Die am Abend live im Fernsehen übertragene Auslosung für die nächste Runde löste im Pub einen Jubelsturm wie bei einem entscheidenden Torschuss aus: Heimspiel für Everton gegen den Sieger aus West Ham/Middlesborough. Eine durchaus lösbare Aufgabe. Auf der Rückfahrt im Zug zu meinem Quartier in Birmingham teilte ich mir das Abteil mit enttäuschten, aber keineswegs aggressiven Villa-Fans.
Das Fazit dieser kurzen Tour fällt äußerst positiv aus. Flug nach Bristol für 60 Euro. Ebensoviel für Bus- und Bahnfahrkarten ausgegeben (angesichts der zurückgelegten Strecken ein sehr vernünftiger Preis). Kein Tröpfchen Regen, milde Temperaturen um die 5 Grad (am Montag sogar sonnig bei frühlingshaften 10 Grad). Viele nette Leute kennengelernt und in Birminghams Stadtmitte eines der besten Backpacker Hostels meiner Reisekarriere gefunden.
Das erste Auswärtsspiel der Rückrunde 2008/09 stand an, und um die krisengebeutelten Löwen zu unterstützen, machte ich mich an diesem ersten Februarwochenende auf den Weg nach Rheinhessen.
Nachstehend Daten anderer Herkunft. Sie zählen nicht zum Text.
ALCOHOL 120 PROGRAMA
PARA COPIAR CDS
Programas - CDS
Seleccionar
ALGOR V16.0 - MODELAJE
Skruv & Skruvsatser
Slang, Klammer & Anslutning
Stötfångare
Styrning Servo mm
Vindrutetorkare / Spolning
Im Ludwigsburger Irish Pub traf ich mich am Vorabend mit der Finnland-Pfalz-Connection, und nach Übernachtung und Weißwurstfrühstück in Speyer ging’s am späten Sonntagmorgen gut gelaunt Richtung Mainz.
Zu diesem Zeitpunkt konnte noch keiner ahnen, was für ein Theater sich in der darauffolgenden Woche um den geplanten Investoreneinstieg beim TSV abspielen würde. Doch darauf möchte ich an dieser Stelle nicht eingehen. Zumindest aber konnten die Blauen endlich mal wieder sportlich überzeugen. Nach frühem Rückstand in der 4. Minute lag man zwar nach rund einer halben Stunde 0:2 zurück, und innerlich hatten zu diesem Zeitpunkt wohl schon viele das Spiel abgeschrieben.
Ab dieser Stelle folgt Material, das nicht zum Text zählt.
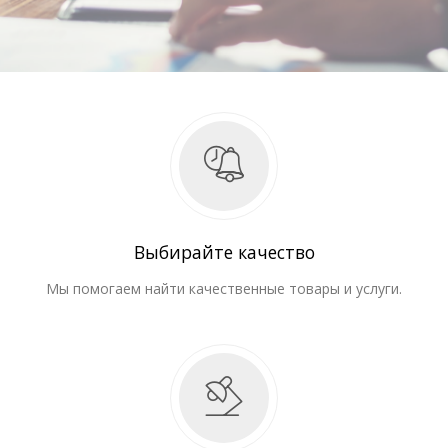
Выбирайте качество
Мы помогаем найти качественные товары и услуги.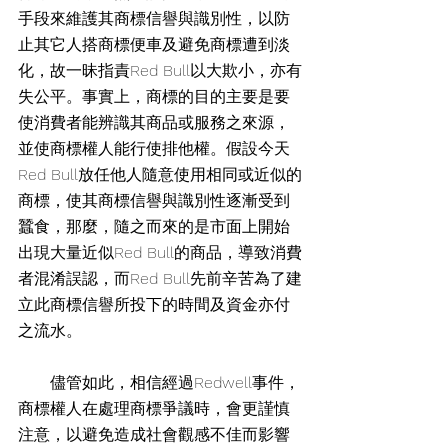
手段來維護其商標信譽與識別性，以防
止其它人搭商標便車及避免商標遭到淡
化，故一昧指責Red Bull以大欺小，亦有
失公平。事實上，商標的目的主要是要
使消費者能辨識其商品或服務之來源，
並使商標權人能行使排他權。假設今天
Red Bull放任他人隨意使用相同或近似的
商標，使其商標信譽與識別性逐漸受到
蠶食，那麼，隨之而來的是市面上開始
出現大量近似Red Bull的商品，導致消費
者混淆誤認，而Red Bull先前辛苦為了建
立此商標信譽所投下的時間及資金亦付
之流水。
　　儘管如此，相信經過Redwell事件，
商標權人在處理商標爭議時，會更謹慎
注意，以避免造成社會觀感不佳而影響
Doch die Löwen kämpften. Und das tat freilich der begeisternden Stimmung der Mitgereisten keinen Abbruch. Noch vor der Halbzeitpause gelang Jungspund Schäffler der Anschlusstreffer. Vor allem in der zweiten Hälfte wussten die Sechzger durch fast schon vergessene Spielkombinationen zu überzeugen, was durch Benny Lauths Ausgleichstreffer belohnt wurde. Der bis zum letzten Platz vollbesetzte Gästeblock bebte. Und letztendlich wäre sogar - ich wage es kaum zu sagen - ein Auswärtssieg drin gewesen!
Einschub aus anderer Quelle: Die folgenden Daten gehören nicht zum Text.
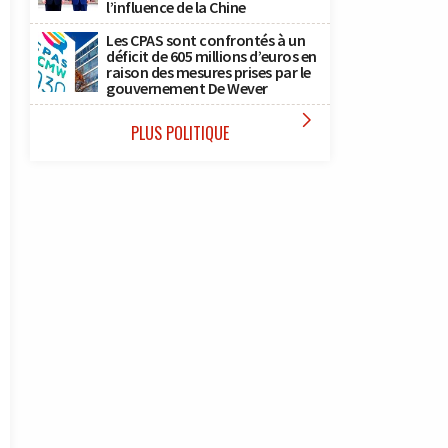
l’influence de la Chine
Les CPAS sont confrontés à un
déficit de 605 millions d’euros en
raison des mesures prises par le
gouvernement De Wever

PLUS POLITIQUE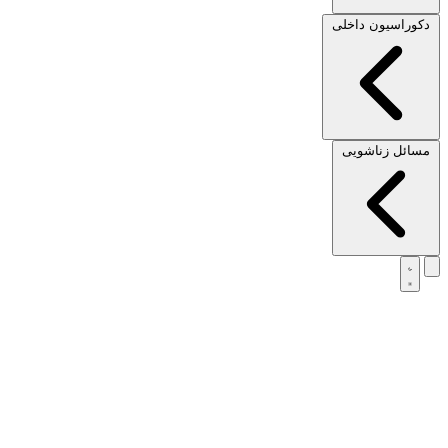
دکوراسیون داخلی
مسائل زناشویی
Von den Mainzer Fans - das bleibt noch zu erwähnen - war nicht viel zu hören. Ausnahme war das leider in deutschen Fußballstadien überstrapazierte You’ll never walk alone zum Einlaufen der Mannschaften, was wohlgemerkt die Vereinshymne des FC Liverpool ist und andernorts nichts verloren hat.
1860: Tschauner - Rukavina, Ghvinianidze, Beda (60. Berhalter), Johnson - S. Bender (60. Ledgerwood), D. Schwarz (74. Rösler) - Aigner, Bierofka - Lauth, Schäffler
Am Vortag legte ich einen Zwischenstopp in der Frankfurter Commerzbank-Arena ein, wo die Eintracht vor 51.300 Zuschauern die Geißböcke empfing. Beeindruckend war zunächst die Choreographie zu Ehren des verstorbenen Kapitäns der Meistermannschaft von 1959 Alfred Pfaff: Der komplette Frankfurter Fanblock schweigend und in schwarz, in der Mitte eine Blockfahne mit dem Konterfei von Don Alfredo.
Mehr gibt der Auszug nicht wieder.